• Task
The full listing below is to be written out exactly.

'''

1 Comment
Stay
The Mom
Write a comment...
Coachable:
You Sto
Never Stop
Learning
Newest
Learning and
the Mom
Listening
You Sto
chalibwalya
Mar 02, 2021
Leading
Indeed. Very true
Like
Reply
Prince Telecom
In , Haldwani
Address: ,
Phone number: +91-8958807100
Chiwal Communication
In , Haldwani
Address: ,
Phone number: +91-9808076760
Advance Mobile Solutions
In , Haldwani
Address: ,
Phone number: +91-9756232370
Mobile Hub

'''

• Reply to the task
1 Comment
Stay
The Mom
Write a comment...
Coachable:
You Sto
Never Stop
Learning
Newest
Learning and
the Mom
Listening
You Sto
chalibwalya
Mar 02, 2021
Leading
Indeed. Very true
Like
Reply
Prince Telecom
In , Haldwani
Address: ,
Phone number: +91-8958807100
Chiwal Communication
In , Haldwani
Address: ,
Phone number: +91-9808076760
Advance Mobile Solutions
In , Haldwani
Address: ,
Phone number: +91-9756232370
Mobile Hub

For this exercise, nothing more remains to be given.